In humans, the abundance of L. reuteri has decreased in recent decades, most likely due to modern lifestyles (e.g., antibiotic use and the Western diet). Over the same time span, there has been an increase in the incidence of inflammatory disorders. This review strongly suggests that L. reuteri and its metabolites promote human health through diverse mechanisms. In Table 1, we have listed the probiotic strains mentioned in this paper and their effects. They are effective in decreasing obesity parameters, improving insulin sensitivity and glucose homeostasis, modulating gut integrity, improving inflammation, attenuating hepatic disorders and help to improve the dysbiosis of CF patients. However, there is a need for further investigation on different L. reuteri metabolites and strains, especially in humans. In addition, many of the probiotic effects of L. reuteri are strain-dependent, as there are many strains with different host origins. As a result, combining several strains of L. reuteri to enhance their positive benefits may be useful. Most papers that support the beneficial effects of L. reuteri on humans are observational studies and only a few of them define the correlation between its metabolism and outcomes.
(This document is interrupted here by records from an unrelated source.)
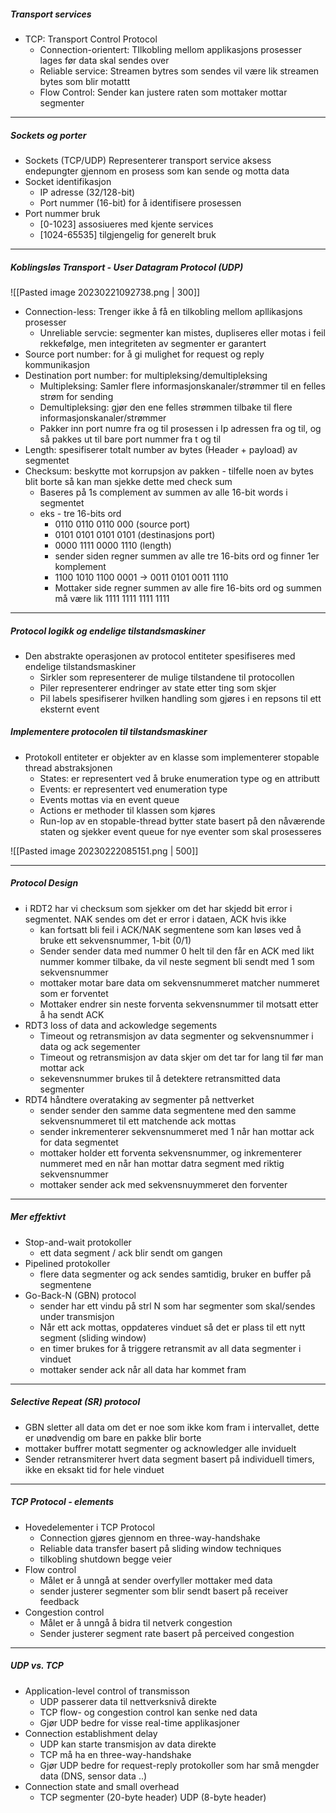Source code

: 
##### Transport services
- TCP: Transport Control Protocol 
	- Connection-orientert: TIlkobling mellom applikasjons prosesser lages før data skal sendes over
	- Reliable service: Streamen bytres som sendes vil være lik streamen bytes som blir motattt
	- Flow Control: Sender kan justere raten som mottaker mottar segmenter



<hr>


#####  Sockets og porter
- Sockets (TCP/UDP) Representerer transport service aksess endepungter gjennom en prosess som kan sende og motta data
- Socket identifikasjon
	- IP adresse (32/128-bit)
	- Port nummer (16-bit) for å identifisere prosessen
- Port nummer bruk
	- [0-1023] assosiueres med kjente services
	- [1024-65535] tilgjengelig for generelt bruk


<hr>


##### Koblingsløs Transport - User Datagram Protocol (UDP)
![[Pasted image 20230221092738.png | 300]]
-  Connection-less: Trenger ikke å få en tilkobling mellom apllikasjons prosesser
	- Unreliable servcie: segmenter kan mistes, dupliseres eller motas i feil rekkefølge, men integriteten av segmenter er garantert
- Source port number: for å gi mulighet for request og reply kommunikasjon
- Destination port number: for multipleksing/demultipleksing
	- Multipleksing: Samler flere informasjonskanaler/strømmer til en felles strøm for sending
	- Demultipleksing: gjør den ene felles strømmen tilbake til flere informasjonskanaler/strømmer
	- Pakker inn port numre fra og til prosessen i Ip adressen fra og til, og så pakkes ut til bare port nummer fra t og til
- Length: spesifiserer totalt number av bytes (Header + payload) av segmentet
- Checksum: beskytte mot korrupsjon av pakken - tilfelle noen av bytes blit borte så kan man sjekke dette med check sum
	- Baseres på 1s complement av summen av alle 16-bit words i segmentet
	- eks - tre 16-bits ord
		- 0110 0110 0110 000 (source port)
		- 0101 0101 0101 0101 (destinasjons port)
		- 0000 1111 0000 1110 (length)
		- sender siden regner summen av alle tre 16-bits ord og finner 1er komplement
		- 1100 1010 1100 0001 -> 0011 0101 0011 1110
		- Mottaker side regner summen av alle fire 16-bits ord og summen må være lik 1111 1111 1111 1111


<hr>


##### Protocol logikk og endelige tilstandsmaskiner
- Den abstrakte operasjonen av protocol entiteter spesifiseres med endelige tilstandsmaskiner
	- Sirkler som representerer de mulige tilstandene til protocollen
	- Piler representerer endringer av state etter ting som skjer
	- Pil labels spesifiserer hvilken handling som gjøres i en repsons til ett eksternt event


##### Implementere protocolen til tilstandsmaskiner
- Protokoll entiteter er objekter av en klasse som implementerer stopable thread abstraksjonen
	- States: er representert ved å bruke enumeration type og en attributt
	- Events: er representert ved enumeration type
	- Events mottas via en event queue
	- Actions er methoder til klassen som kjøres
	- Run-lop av en stopable-thread bytter state basert på den nåværende staten og sjekker event queue for nye eventer som skal prosesseres

![[Pasted image 20230222085151.png | 500]]


<hr>


##### Protocol Design
- i RDT2 har vi checksum som sjekker om det har skjedd bit error i segmentet. NAK sendes om det er error i dataen, ACK hvis ikke
	- kan fortsatt bli feil i ACK/NAK segmentene som kan løses ved å bruke ett sekvensnummer, 1-bit (0/1)
	- Sender sender data med nummer 0 helt til den får en ACK med likt nummer kommer tilbake, da vil neste segment bli sendt med 1 som sekvensnummer
	- mottaker motar bare data om sekvensnummeret matcher nummeret som er forventet
	- Mottaker endrer sin neste forventa sekvensnummer til motsatt etter å ha sendt ACK
- RDT3 loss of data and ackowledge segements
	- Timeout og retransmisjon av data segmenter og sekvensnummer i data og ack segementer
	- Timeout og retransmisjon av data skjer om det tar for lang til før man mottar ack
	- sekevensnummer brukes til å detektere retransmitted data segmenter
- RDT4 håndtere overataking av segmenter på nettverket
	- sender sender den samme data segmentene med den samme sekvensnummeret til ett matchende ack mottas
	- sender inkrementerer sekvensnummeret med 1 når han mottar ack for data segmentet
	- mottaker holder ett forventa sekvensnummer, og inkrementerer nummeret med en når han mottar datra segment med riktig sekvensnummer
	- mottaker sender ack med sekvensnuymmeret den forventer


<hr>


##### Mer effektivt
- Stop-and-wait protokoller
	- ett data segment / ack blir sendt om gangen
- Pipelined protokoller
	- flere data segmenter og ack sendes samtidig, bruker en buffer på segmentene
- Go-Back-N (GBN) protocol
	- sender har ett vindu på strl N som har segmenter som skal/sendes under transmisjon
	- Når ett ack mottas, oppdateres vinduet så det er plass til ett nytt segment (sliding window)
	- en timer brukes for å triggere retransmit av all data segmenter i vinduet
	- mottaker sender ack når all data har kommet fram


<hr>


##### Selective Repeat (SR) protocol
- GBN sletter all data om det er noe som ikke kom fram i intervallet, dette er unødvendig om bare en pakke blir borte
- mottaker buffrer motatt segmenter og acknowledger alle inviduelt
- Sender retransmiterer hvert data segment basert på individuell timers, ikke en eksakt tid for hele vinduet


<hr>


##### TCP Protocol - elements
- Hovedelementer i TCP Protocol
	- Connection gjøres gjennom en three-way-handshake
	- Reliable data transfer basert på sliding window techniques
	- tilkobling shutdown begge veier
- Flow control
	- Målet er å unngå at sender overfyller mottaker med data
	- sender justerer segmenter som blir sendt basert på receiver feedback
- Congestion control
	- Målet er å unngå å bidra til netverk congestion
	- Sender justerer segment rate basert på perceived congestion


<hr>


##### UDP vs. TCP
- Application-level control of transmisson
	- UDP passerer data til nettverksnivå direkte
	- TCP flow- og congestion control kan senke ned data
	- Gjør UDP bedre for visse real-time applikasjoner
- Connection establishment delay
	- UDP kan starte transmisjon av data direkte
	- TCP må ha en three-way-handshake
	- Gjør UDP bedre for request-reply protokoller som har små mengder data (DNS, sensor data ..)
- Connection state and small overhead
	- TCP segmenter (20-byte header) UDP (8-byte header)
As is well known, major national and international authorities such as the EFSA and FDA, have not authorized the health claims made for probiotics, although the generally beneficial effects of probiotics on the gut microbiota are fully recognized. This is mainly due to the lack of a clear correlation between probiotic metabolism and the specific beneficial effect. Accordingly, it is pivotal to investigate the metabolism of probiotics and to identify their precise correlation with healthy effects.